Heavily T2-weighted fast-spin-echo sequence with post procedure MIP reconstructions can determine the presence of hydronephrosis and obstruction in all cases.(35) The cause of hydronephrosis can also correctly be identified in all cases of hydronephrosis. This MRU is a reliable non-invasive method for detecting the abnormalities of the urinary tract.

There is a possible role of MR imaging in the assessment of patients with urinary tract obstruction by combining MR-pyelography and conventional MR imaging.35 Respiratory compensated Tl-weighted spin-echo and T2 weighted TSE sequences are obtained MRP images are reconstructed with a MIP algorithm. Then excretory Urography or/and ascending pyelography is also performed. The dilated tract and level of obstruction can be accurately depicted. Additionally the cause of obstruction can also be demonstrated in 90% cases, if combined with Cine MRU.(36) In cases of obstructive hydroureteronephrosis, MR imaging, combining MR-pyelography and conventional MR sequences is an accurate technique in the assessment of the level and cause of obstruction. Oral negative contrast agent also can be used to reduce the gastrointestinal tract induced artifacts.(37)

The kidneys maintain homeostasis by filtering and excreting metabolic waste products, regulating acid base balance, and moderating blood pressure and fluid volume. Because decreasing renal function accompanies renal disease, monitoring renal function permits assessment of disease progression and prognosis and is used to guide patient management and therapy, researchers realized that MR imaging is the only single imaging modality with the potential to deliver a comprehensive anatomic and functional examination of the kidneys with minimal risk to the patient and minimal pitfalls. The MR imaging evaluation of renal function typically centers on visualizing the passage of contrast material through the kidney. The contrast agents used in MR imaging are usually gadolinium chelates, such as Gadolinium Diethylenetriamine Pentacetic Acid (Gd-DTPA). Gadolinium enhanced MRU and T(2)-wighted (HASTE) MRU turns out to be equivalent in the assessment of obstructed but normal functioning upper urinary tracts.(38)

 The paramagnetic properties of gadolinium cause a decrease in the Tl and T2 relaxation times of nearby tissues and fluids. The physiologic behaviour of gadolinium is governed by the properties of the agent to which it is chelated. DTPA is a substance that like inulin is freely filtered by the glomerulus and is neither absorbed nor secreted by the renal tubules. When tagged to gadolinium its path through the kidneys is traced with Tl weighted MR imaging. Such imaging examinations are also referred to as "MR renography". The potential of MRU when enhanced with gadolinium and furesemide is excellent and is useful if there is a dilated system with no excretory function.(39)

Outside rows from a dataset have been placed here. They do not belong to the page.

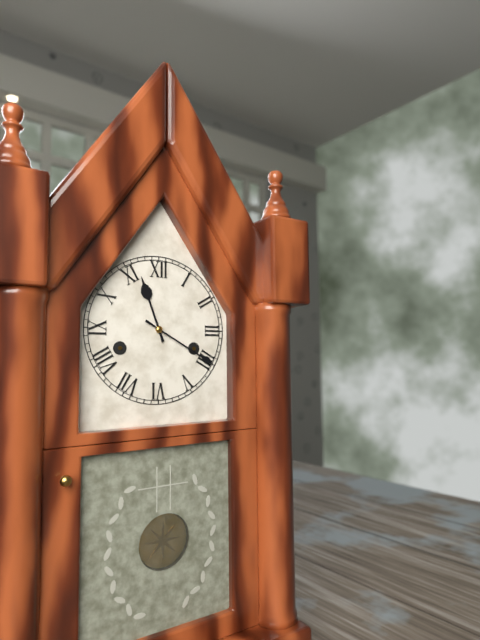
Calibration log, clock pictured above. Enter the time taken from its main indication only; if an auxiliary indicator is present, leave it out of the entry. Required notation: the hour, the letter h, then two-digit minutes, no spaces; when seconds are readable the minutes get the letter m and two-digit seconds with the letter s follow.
11h20
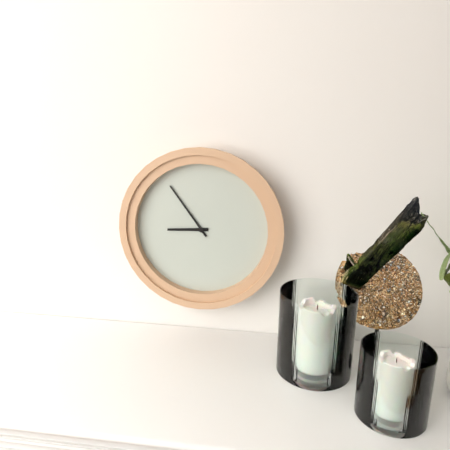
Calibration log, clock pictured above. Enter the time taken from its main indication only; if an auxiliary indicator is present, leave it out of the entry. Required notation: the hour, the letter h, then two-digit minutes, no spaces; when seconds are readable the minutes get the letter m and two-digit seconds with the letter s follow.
8h54
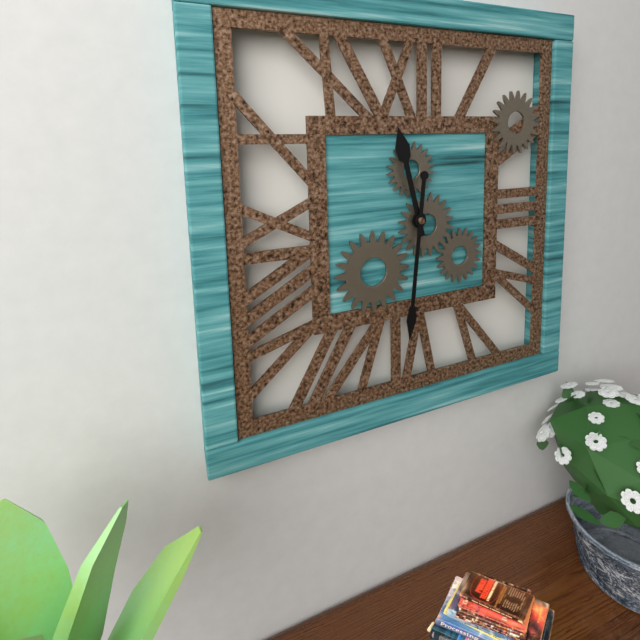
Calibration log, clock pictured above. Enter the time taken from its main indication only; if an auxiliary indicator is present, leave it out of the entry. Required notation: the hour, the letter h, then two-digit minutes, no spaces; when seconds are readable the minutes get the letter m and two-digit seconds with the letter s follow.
11h31
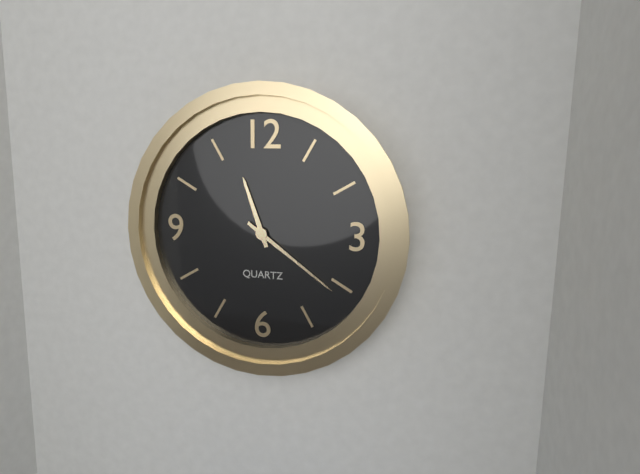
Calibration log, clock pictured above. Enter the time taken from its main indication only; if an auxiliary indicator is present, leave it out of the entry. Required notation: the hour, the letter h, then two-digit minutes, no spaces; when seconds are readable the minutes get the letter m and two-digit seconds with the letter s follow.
11h21
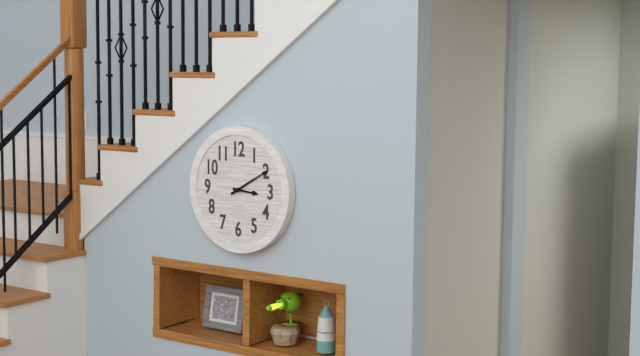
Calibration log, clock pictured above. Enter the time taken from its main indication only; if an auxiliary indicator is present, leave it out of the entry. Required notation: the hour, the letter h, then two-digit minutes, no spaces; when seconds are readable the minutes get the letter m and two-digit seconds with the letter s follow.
3h10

MRU is superior to other modalities because it provides better anatomic and functional imaging in a single setting.(11) Some other sequences in MR imaging are a T2 weighted three dimensional inversion recovery turbo spin echo sequence, dynamic MR imaging using a two dimensional Tl- weighted GRE sequence using 0.1 mmol/kg of Gd-DTPA and 0.3 mg/kg of furosemide for distension of the urinary tract, and diuretic renal scintigraphy using Technetium 99m and 0.5mg/kg of furosemide. MRU showed the level of stenosis and the more proximal urinary tract in all cases whereas IVU showed the same in only half the cases. Ultrasound almost never shows the level of obstruction. MRU is also superior to IVU and ultrasound in demonstrating the urinary tract distal to the level of obstruction. A distinct advantage of MRU is its ability to detect other findings such as various fluid collections (using the static sequence) and their causes (using the dynamic sequence to depict contrast extravasation).

The quantitative analysis of MR-renography data in the anatomic and functional evaluation of kidneys of patients with suspected unilateral hydronephrosis is specific for specific clinical settings, like acute flank pain.(40) It consists of three 8mm thick coronal sections acquired with a fast spoiled GRH sequence following injection of 0.05 mmol/kg of gadolinium-based contrast. The medullary enhancement pattern is delayed in hydronephrotic as compared with normal kidneys.MR pyelography ,made with ultrafast breath-hold sequences,provides the chance to pyonephrosis requiring an immediate drainage of the kidney before major complications develop.(41)

To summarize static MRU is performed using a heavily T2 - weighted pulse sequence to obtain static-fluid images of the urinary tract. T2-weighted MRU has proved to be excellent in the visualization of the markedly dilated urinary tract, even if the renal excretory function is quiescent.(16) Static-fluid MRU is less suitable for imaging of disorders that occur in the non-dilated collecting system. Gadolinium excretory MRU allows obtaining high-quality images of both non-dilated and obstructed urinary tracts in patients with normal or moderately impaired renal function.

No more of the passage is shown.